まずは気に入った物件が見つかったら購入できる予算なのか、すぐに判断するためにも、物件を探す前に、住宅ローンの借入額や借入期間を考えておきましょう。
借入額はいくらにするか
住宅ローンは通常、何十年もの長期にわたり毎月返済していくものです。現状の収入で返済できるかだけでなく、家計の収支に変化があっても返済可能な借入額にすることが大切です。
住宅ローンの返済以外にも、固定資産税や住宅設備のメンテナンス費用など、所有・維持するための費用がかかること考慮し、返済できる金額を考えましょう。
借入期間は何年にするか
同じ借入額・金利であれば、借入期間が長くなるほど毎月返済額は下がります。今後、教育費など支出が増える見込みであれば、借入期間を長めにして毎月の返済額を抑えることも検討しましょう。
ただし、借入期間を長くすると借入時の年齢によっては、リタイア後も返済が続きます。リタイア後に収入が減っても返済できるかどうかは慎重に判断しましょう。
借り入れ期間について詳しい解説は次のページにあります。
借入期間は何年がいい?
金利タイプと金融機関を決める
借入額や借入期間が固まったら、自分に合う金利タイプを検討します。
住宅ローン選びというと、「どこの金融機関にするか」から考えがちですが、まずどの金利タイプにするかを決めることで、どこの金融機関で借入れするかが決めやすくなります。決める際の考え方や注意点を見ていきましょう。

性格や家計の余裕度を踏まえて金利タイプを決める
借入額が適切であれば、基本的にどの金利タイプでも返済できるでしょう。ただし、性格や家計の余裕度、経済への関心度などを考慮した決め方も必要です。
「家計管理はまめにできるか」「家計収支は今後もプラスを維持できるか」「世の中の金利動向をこまめにチェックできるか」などを考えたうえで、金利タイプを決めましょう。
同じ金利タイプ同士で比較し金融機関を決める
金利タイプを決めたら、同じ金利タイプ同士で金利を比べ、なるべく低利な金融機関を探します。金利は、「店頭金利」から一定幅を引き下げた「適用金利」が実際の借入金利です。引下げ幅は、借り入れする人の年収や職業、物件価格に対する借入割合などで変わります。
適用金利は審査を経て正式に決まりますので、引下げ幅が大きく、最も金利の低くなる金融機関で決めましょう。
なお、固定金利選択型には、金利の引下げ方法に「当初引下げタイプ」「全期間引下げタイプ」の2種類があります。自分の借入額や借入期間だと、どちらが有利になるかはシミュレーションしてみるとよいでしょう。

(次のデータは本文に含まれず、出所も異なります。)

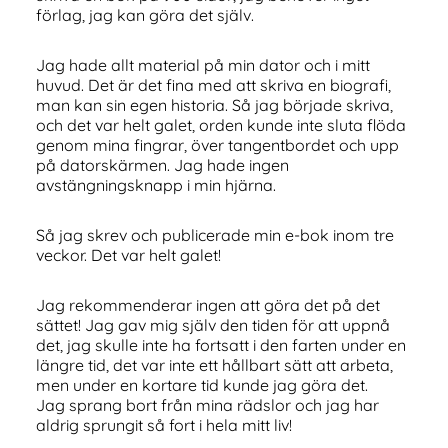
förlag, jag kan göra det själv.
Jag hade allt material på min dator och i mitt
huvud. Det är det fina med att skriva en biografi,
man kan sin egen historia. Så jag började skriva,
och det var helt galet, orden kunde inte sluta flöda
genom mina fingrar, över tangentbordet och upp
på datorskärmen. Jag hade ingen
avstängningsknapp i min hjärna.
Så jag skrev och publicerade min e-bok inom tre
veckor. Det var helt galet!
Jag rekommenderar ingen att göra det på det
sättet! Jag gav mig själv den tiden för att uppnå
det, jag skulle inte ha fortsatt i den farten under en
längre tid, det var inte ett hållbart sätt att arbeta,
men under en kortare tid kunde jag göra det.
Jag sprang bort från mina rädslor och jag har
aldrig sprungit så fort i hela mitt liv!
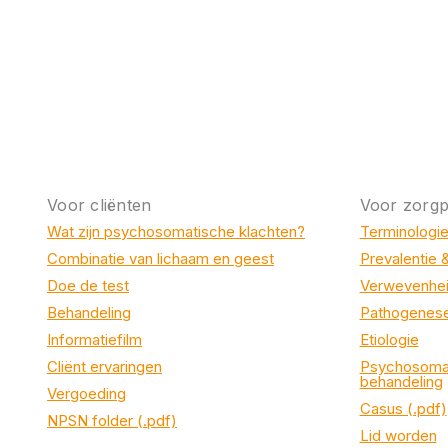
Voor cliënten
Voor zorgp
Wat zijn psychosomatische klachten?
Terminologi
Combinatie van lichaam en geest
Prevalentie 
Doe de test
Verwevenhei
Behandeling
Pathogenes
Informatiefilm
Etiologie
Cliënt ervaringen
Psychosomat
behandeling
Vergoeding
Casus (.pdf)
NPSN folder (.pdf)
Lid worden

その上で、金利を「当初引下げタイプ」同士で、「全期間引下げタイプ」同士で比べてください。
住宅ローンの利用条件などを確認する
金利が低い金融機関を選んだら、最低年収、勤務年数や勤務形態など、その金融機関の住宅ローンの利用条件を調べます。
ただし、利用条件のすべてが明示されているわけではありません。不明な点は金融機関に直接確認しましょう。
借入れに必要な諸費用も含めて考える
金利に差がなくても、借入れに必要な手数料、保証料などの諸費用が金融機関ごとに異なります。保証料なしでも手数料が高い金融機関もあるため、トータルの費用で比較する必要があります。
住宅ローンの諸費用の違い
項目 | 金融機関による違い |
---|---|
保証料 | ・一括前払いのほか、金利に上乗せできる金融機関もあり ・保証料無料の商品あり |
手数料 | ・保証料がかかる民間金融機関は、一般的に32,400円の手数料がかかる ・保証料なしの商品は事務手数料がかかる。定額型と定率型があり、定率型の場合「借入金額×2.16%」程度の金融機関が多い。 |
ミックスローンにした場合の諸費用 | ・通常、複数の金利タイプを組み合わせたミックスローンは、契約書の数だけ印紙税がかかる。抵当権設定登記も別々に行うため費用が増える ・ミックスローンであっても1件分の費用ですむ金融機関もある |
団体信用生命保険特約料 | ・民間住宅ローンでは保険料は金利に含まれる ・フラット35の場合、別途特約料が必要 |
また、最近では、団体信用生命保険の保障内容が充実した商品が多く見られます。女性向けの特典がある女性向け住宅ローンなどもあります。保証を重視して選ぶのも、一つの住宅ローンの選び方です。
金利や諸費用以外の付帯サービスも含めて検討してみましょう。